6 Things You Should Avoid Measuring

November 19, 2019 by Stacey Barr

Even if everyone else measures these 6 things, you should avoid them if you want performance to improve.

Person standing at a tall cliff face. Credit: Joseph Shelly

I will firmly stand by my decision to only measure my strategy and business process performance. Nothing else. Because we measure to inspire and guide improvement in performance, what we choose to measure must not sabotage that purpose.

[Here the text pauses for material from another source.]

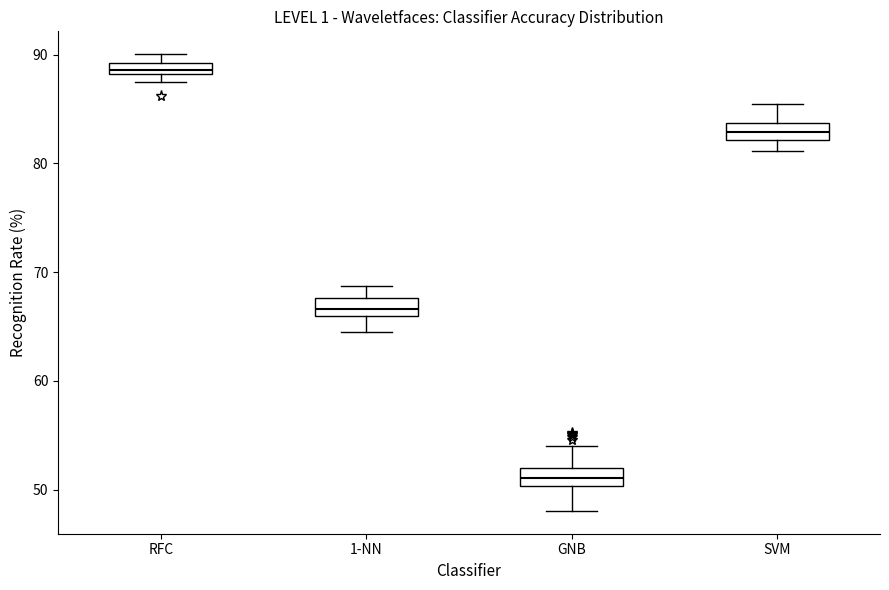

Where is the lower edge of the box for SVM on the y-axis? The values are not printed on the chart, so give them approximately, as read against the axis.

82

And there are six things that are commonly measured, which definitely do sabotage the purpose of performance improvement. Avoid measuring these:

  1. People’s performance. If you measure people, you’ll decrease buy-in, elevate stress, reduce collaboration, and increase your risk of gaming.
  2. Actions or milestones. If you measure actions, everyone will put too much effort into doing and not enough effort into making a difference that matters.
  3. Just because you have the data. If your existing data inspires what you measure, you’ll never get the information that matters as your goals and business environments change.
  4. Whatever isn’t strategically important or mission critical. If you measure just because it’s always been measured or whatever could possibly be measured, you won’t have enough time to measure and improve the true priorities.
  5. What you’re already good at without trying. If you measure just the good news (known as vanity metrics), you’re wasting effort that is better spent measuring what needs to be improved, and should become yet more things you’re good at.
  6. Ranks. If you measure to compare to other organisations, your attention will shift away from leveraging your organisation’s unique strengths, and improving your organisation’s important weaknesses.

Measuring these things will waste time, decrease buy-in, and sabotage the performance of what really matters. They’re not worth it, even if everyone else is measuring them. Remember what your parents used to say when you did something dumb because your friends did?

“If they jumped of a cliff, would you do it to?”

You wouldn’t jump of a cliff just because ‘they’ do, so why measure useless things just because ‘they’ do?